John Psathas’s Island Songs score highly for the piano dance patterns of the first and for the slow pizzicato and treble glint of the second with its corollary, vehemence and tense speed in its “trio” section. Above all perhaps there’s the Bartókian wildness of the last song, a motoric-sounding dance. Victoria Kelly’s Sono dates from 2000. The limpid dreamscape evoked reflects the Portuguese word Sono, the desire to sleep - mentally rather than physically, the notes say. A repeated piano figure lulls – and represents the “real world” - but there’s great space around and between the notes, with string lines getting more and more aspirant and active.

dirty pixels – lower case – is a contrast to the Kelly. Michael Norris admits to having been influenced by Wolfgang Rihm and in its jagged and abrupt way his piece has certainly absorbed something of Rihm’s Jagden und Formen. There are also more yearning and reflective moments but the static is soon followed by unison attaca vengeance.

Maria Grenfell’s A Feather Of Blue is once more a total contrast. This is a case of Norris’s German influence being immediately confronted by Grenfell’s French.
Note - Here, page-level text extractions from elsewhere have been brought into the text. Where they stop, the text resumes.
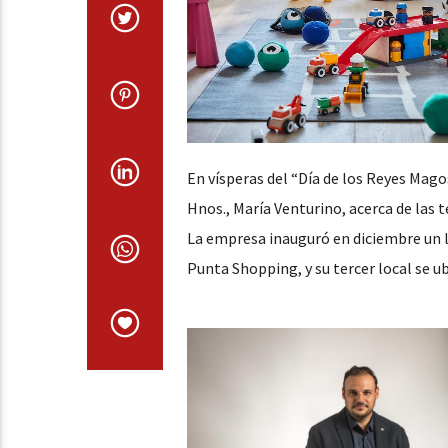
En vísperas del “Día de los Reyes Mag
Hnos., María Venturino, acerca de las t
La empresa inauguró en diciembre un lo
Punta Shopping, y su tercer local se ub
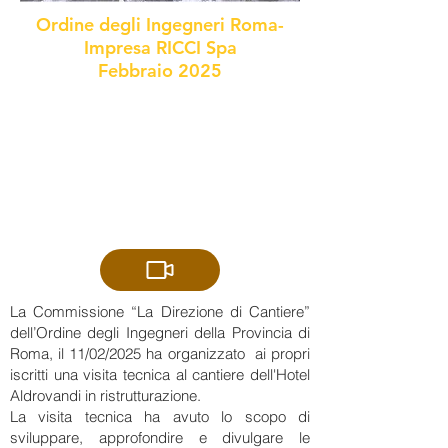
Ordine degli Ingegneri Roma-
Impresa RICCI Spa
Febbraio 2025
La Commissione “La Direzione di Cantiere”
dell’Ordine degli Ingegneri della Provincia di
Roma, il 11/02/2025 ha organizzato ai propri
iscritti una visita tecnica al cantiere dell'Hotel
Aldrovandi in ristrutturazione.
La visita tecnica ha avuto lo scopo di
sviluppare, approfondire e divulgare le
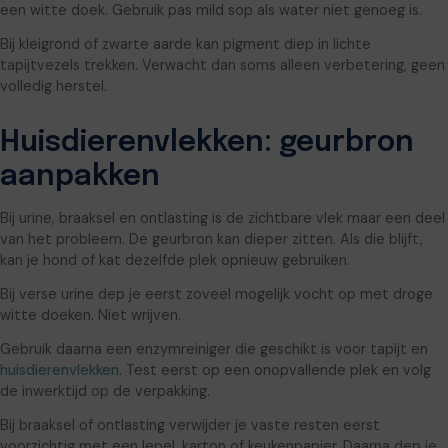
een witte doek. Gebruik pas mild sop als water niet genoeg is.
Bij kleigrond of zwarte aarde kan pigment diep in lichte
tapijtvezels trekken. Verwacht dan soms alleen verbetering, geen
volledig herstel.
Huisdierenvlekken: geurbron
aanpakken
Bij urine, braaksel en ontlasting is de zichtbare vlek maar een deel
van het probleem. De geurbron kan dieper zitten. Als die blijft,
kan je hond of kat dezelfde plek opnieuw gebruiken.
Bij verse urine dep je eerst zoveel mogelijk vocht op met droge
witte doeken. Niet wrijven.
Gebruik daarna een enzymreiniger die geschikt is voor tapijt en
huisdierenvlekken
. Test eerst op een onopvallende plek en volg
de inwerktijd op de verpakking.
Bij braaksel of ontlasting verwijder je vaste resten eerst
voorzichtig met een lepel, karton of keukenpapier. Daarna dep je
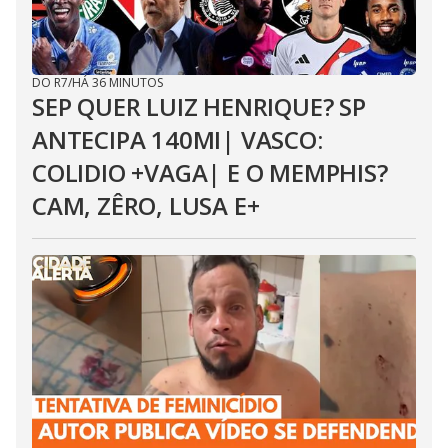
DO R7
/
HÁ 36 MINUTOS
SEP QUER LUIZ HENRIQUE? SP
ANTECIPA 140MI| VASCO:
COLIDIO +VAGA| E O MEMPHIS?
CAM, ZÊRO, LUSA E+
The colour-glint and precision are painterly, the textures also embracing the Eastern; Ravel is a strong influence one feels but the dextrous bowing colour is a tribute to Grenfell. This is a fine piece, prismic and evocative.
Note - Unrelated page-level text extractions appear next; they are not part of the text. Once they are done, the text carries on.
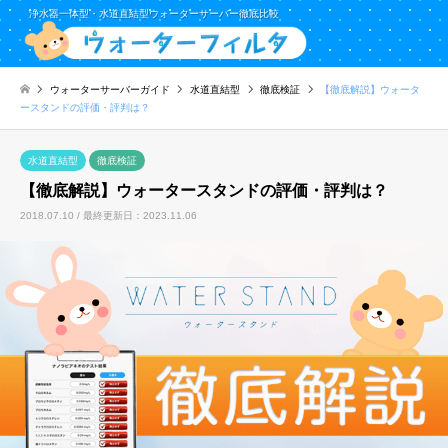
浄水器一体型・水道直結型ウォーターサーバー徹底比較
ウォーターサーバーガイド
水道直結型
徹底検証
【徹底解説】ウォータ
ースタンドの評価・評判は？
水道直結型
徹底検証
【徹底解説】ウォータースタンドの評価・評判は？
2018.07.10 / 最終更新日：2023.11.06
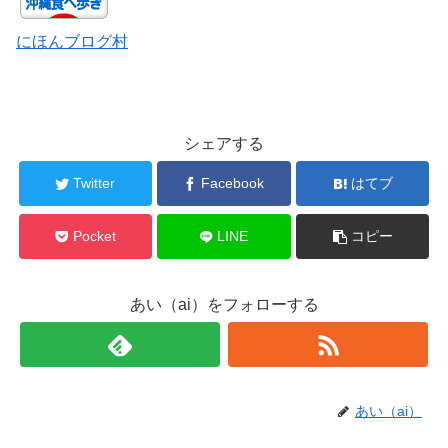
にほんブログ村
シェアする
Twitter
Facebook
はてブ
Pocket
LINE
コピー
あい（ai）をフォローする
あい（ai）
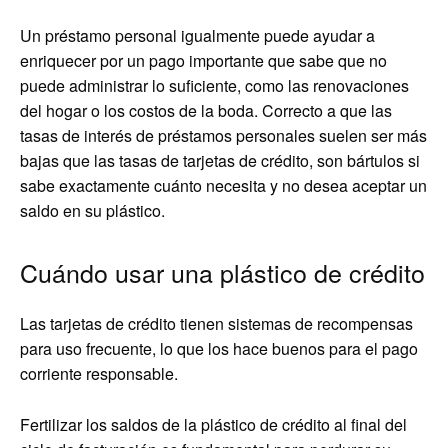
Un préstamo personal igualmente puede ayudar a
enriquecer por un pago importante que sabe que no
puede administrar lo suficiente, como las renovaciones
del hogar o los costos de la boda. Correcto a que las
tasas de interés de préstamos personales suelen ser más
bajas que las tasas de tarjetas de crédito, son bártulos si
sabe exactamente cuánto necesita y no desea aceptar un
saldo en su plástico.
Cuándo usar una plástico de crédito
Las tarjetas de crédito tienen sistemas de recompensas
para uso frecuente, lo que los hace buenos para el pago
corriente responsable.
Fertilizar los saldos de la plástico de crédito al final del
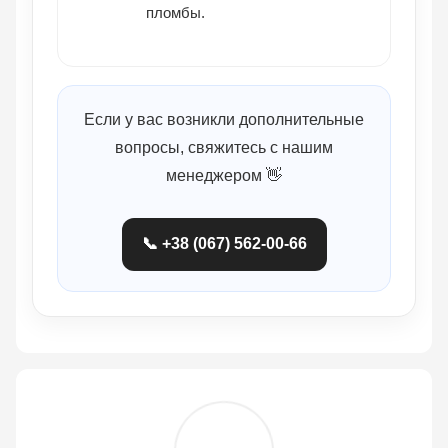
пломбы.
Если у вас возникли дополнительные
вопросы, свяжитесь с нашим
менеджером 👋
📞 +38 (067) 562-00-66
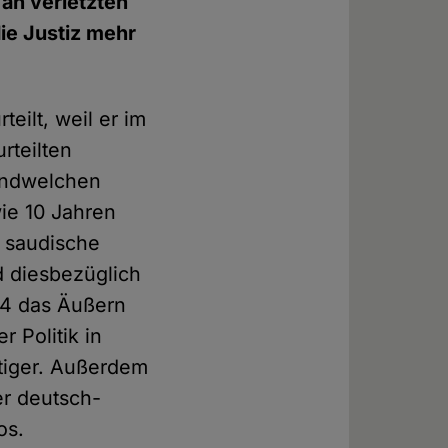
 an verletzten
ie Justiz mehr
eilt, weil er im
rteilten
gendwelchen
wie 10 Jahren
 saudische
rd diesbezüglich
014 das Äußern
r Politik in
htiger. Außerdem
er deutsch-
los.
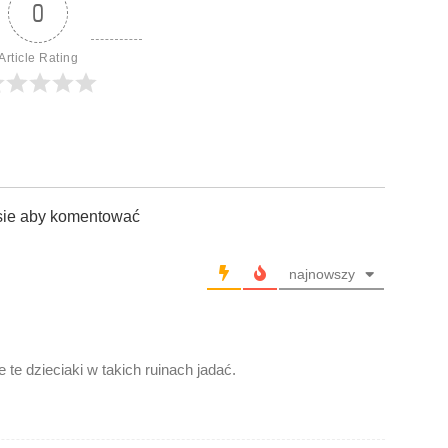
0
Article Rating
sie aby komentować
najnowszy
 te dzieciaki w takich ruinach jadać.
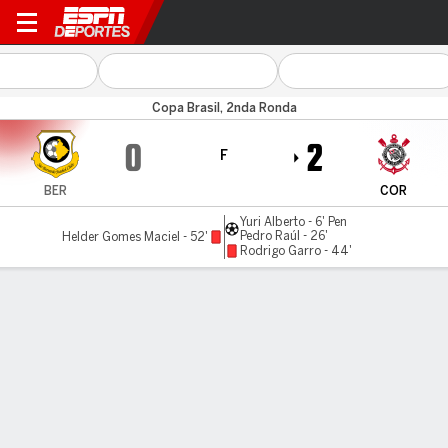
São Bernardo v Corinthians
Copa Brasil, 2nda Ronda
0
2
F
BER
COR
Yuri Alberto - 6' Pen
Pedro Raúl - 26'
Helder Gomes Maciel - 52'
Rodrigo Garro - 44'
Resumen
Comentario
LÍNEA DE TIEMPO DE JUEGO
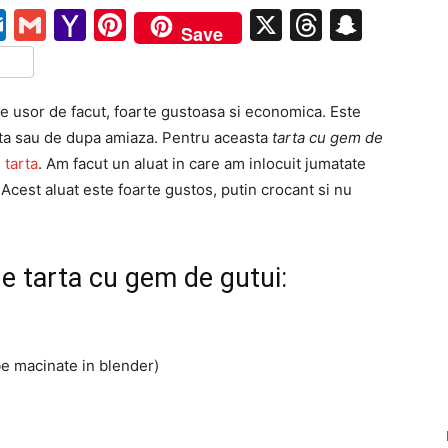
pe
ail
Outlook.com
Gmail
Yahoo
Pinterest
X
Threads
Snap
Save
Mail
tFriendly
rtajează
e usor de facut, foarte gustoasa si economica. Este
ta sau de dupa amiaza. Pentru aceasta
tarta cu gem de
 tarta
. Am facut un aluat in care am inlocuit jumatate
 Acest aluat este foarte gustos, putin crocant si nu
de tarta cu gem de gutui:
be macinate in blender)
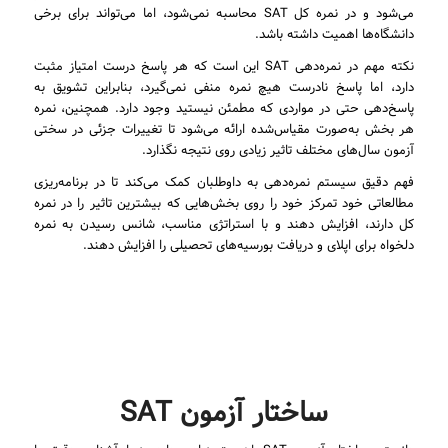
می‌شود و در نمره کل SAT محاسبه نمی‌شود، اما می‌تواند برای برخی
دانشگاه‌ها اهمیت داشته باشد.
نکته مهم در نمره‌دهی SAT این است که هر پاسخ درست امتیاز مثبت
دارد، اما پاسخ نادرست هیچ نمره منفی نمی‌گیرد، بنابراین تشویق به
پاسخ‌دهی حتی در مواردی که مطمئن نیستید وجود دارد. همچنین، نمره
هر بخش به‌صورت مقیاس‌شده ارائه می‌شود تا تغییرات جزئی در سختی
آزمون سال‌های مختلف تاثیر زیادی روی نتیجه نگذارد.
فهم دقیق سیستم نمره‌دهی به داوطلبان کمک می‌کند تا در برنامه‌ریزی
مطالعاتی خود تمرکز خود را روی بخش‌هایی که بیشترین تاثیر را در نمره
کل دارند، افزایش دهند و با استراتژی مناسب، شانس رسیدن به نمره
دلخواه برای اپلای و دریافت بورسیه‌های تحصیلی را افزایش دهند.
ساختار آزمون SAT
Penelope Axtens is represented by her 1999 piece, solidly and unambiguously called For Violin, Violoncello and Piano. It was written in the final year of her Masters Degree and is suffused with expression. It opens deceptively with a certain reserved austerity but soon grows in dramatic and fractious thrust until we hear an almost manic drive. The jagged individualism of the three lines is notable as is the exhausted sense that we have reached some kind of uneasy resolution.

Finally there is Ahi (Maori for “fire”) by Gareth Farr, who has appeared on MMT discs before. Farr is something of a dapper dude and he spins some surprises here. The four-movement piece - opening with a Trio - embraces some rather simple nineteenth century lyricism as well as sweeping gypsy flourishes in the Scherzo, to which one can add a dash of Bartók. The Interlude returns us to the delicacy and warmth of the opening whilst the Finale has gamelan-like outbursts before once more returning us to lyrical certainties. Rather an odd work.

The New Zealand Trio play with remarkable assurance and they are well recorded. Biographical notes are accompanied by comments from the composers themselves. The pick of the six is the Grenfell.